What you should do:
Restate the records word for word. Include no pictures.

--*--

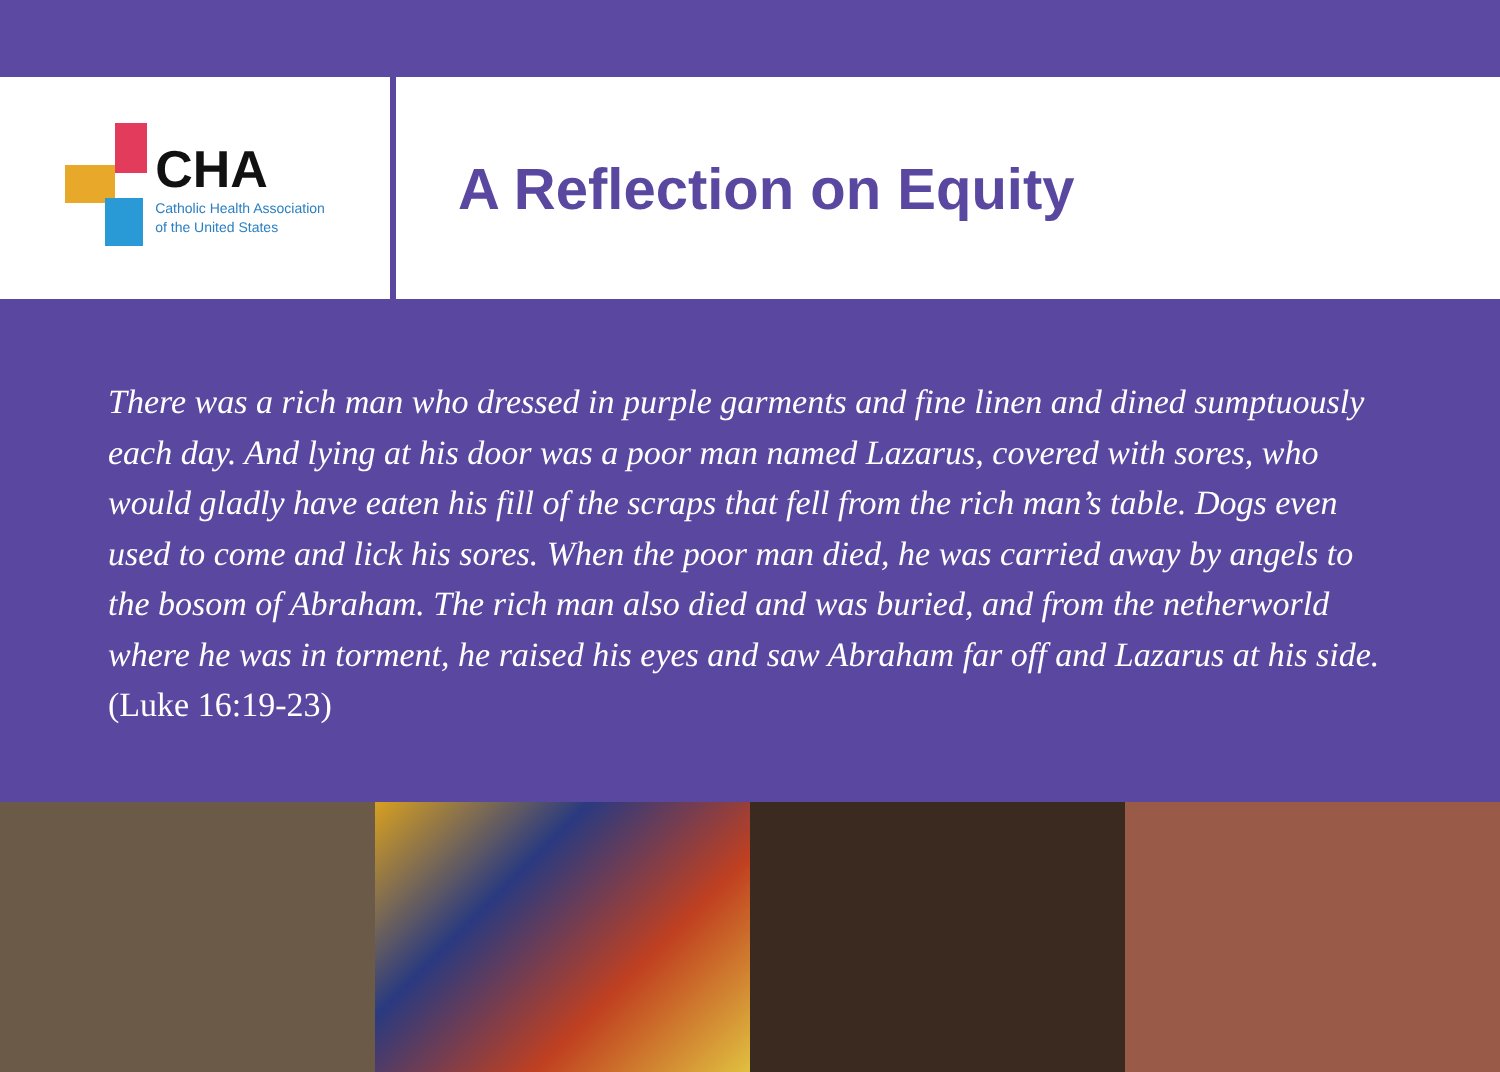CHA
Catholic Health Association
of the United States
A Reflection on Equity
There was a rich man who dressed in purple garments and fine linen and dined sumptuously each day. And lying at his door was a poor man named Lazarus, covered with sores, who would gladly have eaten his fill of the scraps that fell from the rich man’s table. Dogs even used to come and lick his sores. When the poor man died, he was carried away by angels to the bosom of Abraham. The rich man also died and was buried, and from the netherworld where he was in torment, he raised his eyes and saw Abraham far off and Lazarus at his side. (Luke 16:19-23)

--*--

Answer to this exercise:
CHA
Catholic Health Association
of the United States
A Reflection on Equity
There was a rich man who dressed in purple garments and fine linen and dined sumptuously each day. And lying at his door was a poor man named Lazarus, covered with sores, who would gladly have eaten his fill of the scraps that fell from the rich man’s table. Dogs even used to come and lick his sores. When the poor man died, he was carried away by angels to the bosom of Abraham. The rich man also died and was buried, and from the netherworld where he was in torment, he raised his eyes and saw Abraham far off and Lazarus at his side. (Luke 16:19-23)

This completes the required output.